There was a time, in the not-too-distant past, when small speaker companies could not compete in specific aspects of loudspeaker design with large speaker companies. For instance, even five years ago it was almost impossible to find a specialist high-end speaker manufacturer that designed its own drive units. When I say "design," I don’t mean using modified drivers (or ordering custom drivers to spec or having a name stamped on the chassis by the OEM), I mean drivers engineered from the ground up by the company for the company. That's not to say that good results can’t be had having someone else do that work. But wouldn’t a company always be limited, to even a small degree, because they aren’t in complete control of their project? With recent advances in computer simulation software along with some highly specialized in-house engineering, a number of small companies are now operating on a world-class level in every aspect of the design process, including driver design.

High-end speaker making has officially graduated from its hobbyist roots.

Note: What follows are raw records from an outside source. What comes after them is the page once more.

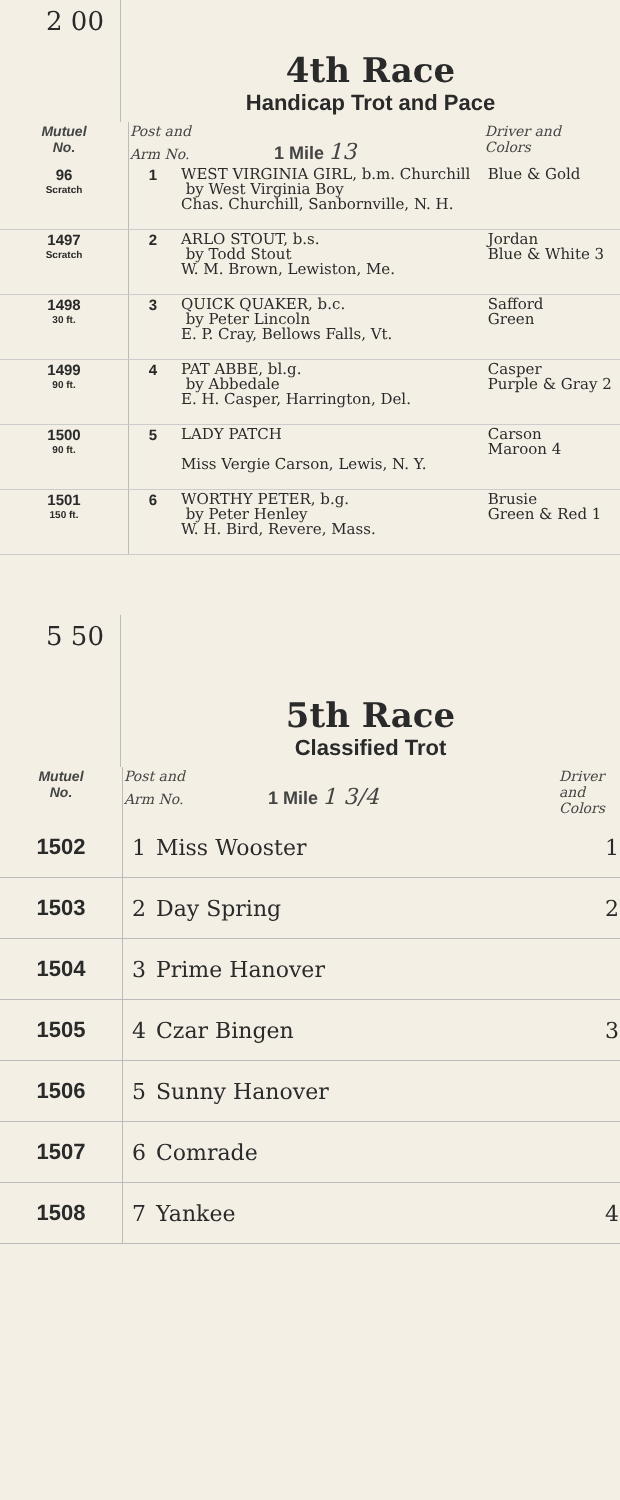2 00
4th Race
Handicap Trot and Pace
| Mutuel No. | Post and Arm No. 1 Mile 13 | | Driver and Colors |
| 96 Scratch | 1 | WEST VIRGINIA GIRL, b.m. Churchill by West Virginia Boy Chas. Churchill, Sanbornville, N. H. | Blue & Gold |
| 1497 Scratch | 2 | ARLO STOUT, b.s. by Todd Stout W. M. Brown, Lewiston, Me. | Jordan Blue & White 3 |
| 1498 30 ft. | 3 | QUICK QUAKER, b.c. by Peter Lincoln E. P. Cray, Bellows Falls, Vt. | Safford Green |
| 1499 90 ft. | 4 | PAT ABBE, bl.g. by Abbedale E. H. Casper, Harrington, Del. | Casper Purple & Gray 2 |
| 1500 90 ft. | 5 | LADY PATCH Miss Vergie Carson, Lewis, N. Y. | Carson Maroon 4 |
| 1501 150 ft. | 6 | WORTHY PETER, b.g. by Peter Henley W. H. Bird, Revere, Mass. | Brusie Green & Red 1 |
5 50
5th Race
Classified Trot
| Mutuel No. | Post and Arm No. 1 Mile 1 3/4 | | Driver and Colors |
| 1502 | 1 | Miss Wooster | 1 |
| 1503 | 2 | Day Spring | 2 |
| 1504 | 3 | Prime Hanover | |
| 1505 | 4 | Czar Bingen | 3 |
| 1506 | 5 | Sunny Hanover | |
| 1507 | 6 | Comrade | |
| 1508 | 7 | Yankee | 4 |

Magico and their latest speakers are a great example. Magico's Q series house the company's fourth-generation drivers, all engineered in-house by Yair Tamman, the company's chief technical officer and resident physicist. This includes not only the midrange and bass drivers, but the tweeters, too. Controlling this critical aspect of loudspeaker design is no doubt one key to the sound of the Q-series speakers. Magico claims that they can engineer and manufacture exactly the driver they need for each application without having to resort to what a third-party company has available or can do for them. Impressive.

Magico Q3

The results at High End 2011 were sonically striking. The Q3s (38,000€ per pair) reproduced music with an amazing degree of transparency, along with transient response that was shockingly crisp. The Q3's ability to precisely track the signal was just something else.

Magico Q1

The smaller Q1s (28,000€ per pair with integral stand) weren't playing while we were in the Magico room, but I was told the same driver-development process responsible for the Q3s was used in the newest, littlest Magico.

High-end audio may have been born in the garage, but in the case of Magico it's now fully in the lab. And that's making music reproduction much better.